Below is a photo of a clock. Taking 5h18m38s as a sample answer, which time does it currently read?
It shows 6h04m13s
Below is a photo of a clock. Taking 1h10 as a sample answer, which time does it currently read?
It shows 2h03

---

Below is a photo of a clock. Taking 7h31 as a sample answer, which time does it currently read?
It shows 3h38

--

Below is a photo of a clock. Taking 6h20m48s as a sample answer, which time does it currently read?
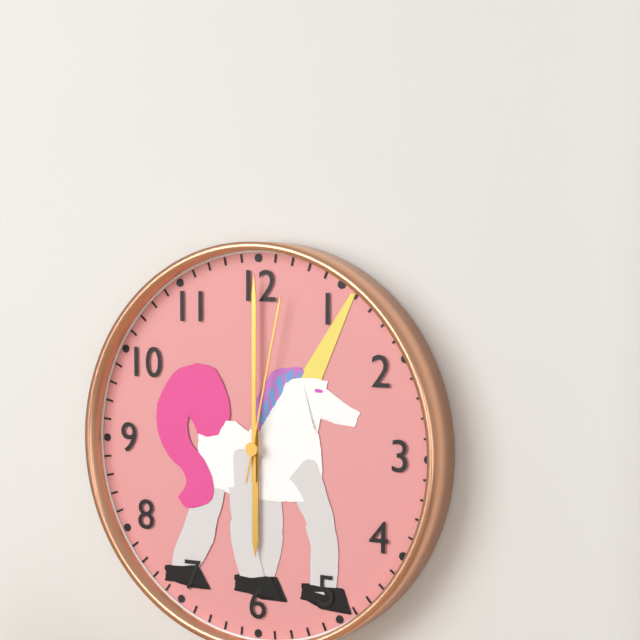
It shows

[Problem to solve]
Can you repeat, word for word, the lines of the entries starting at the one containing "Below is a photo of a clock. Taking 1h10" and ending at the one containing "It shows 2h03", with both of those lines included?

[Problem solution]
Below is a photo of a clock. Taking 1h10 as a sample answer, which time does it currently read?
It shows 2h03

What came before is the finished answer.